── PROVIDED RECORDS ──
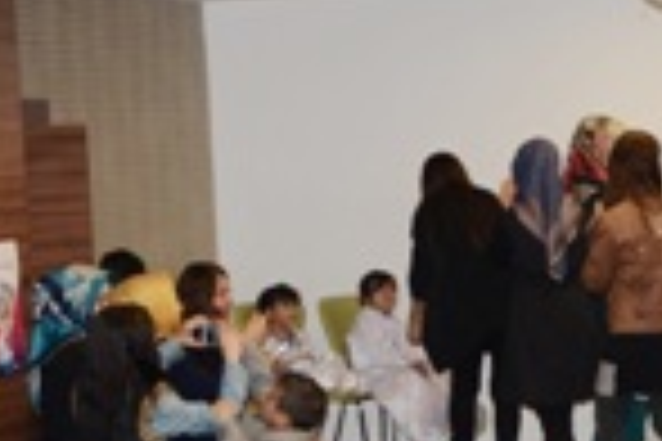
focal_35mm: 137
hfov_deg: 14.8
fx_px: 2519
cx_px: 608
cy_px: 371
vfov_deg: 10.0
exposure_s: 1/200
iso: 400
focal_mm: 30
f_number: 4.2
───
# EXERCISE PROMPT:
Give back exactly the lines from the line containing "fx_px: 2519" to the end of the entries, and no other lines.

# ANSWER SPACE:
fx_px: 2519
cx_px: 608
cy_px: 371
vfov_deg: 10.0
exposure_s: 1/200
iso: 400
focal_mm: 30
f_number: 4.2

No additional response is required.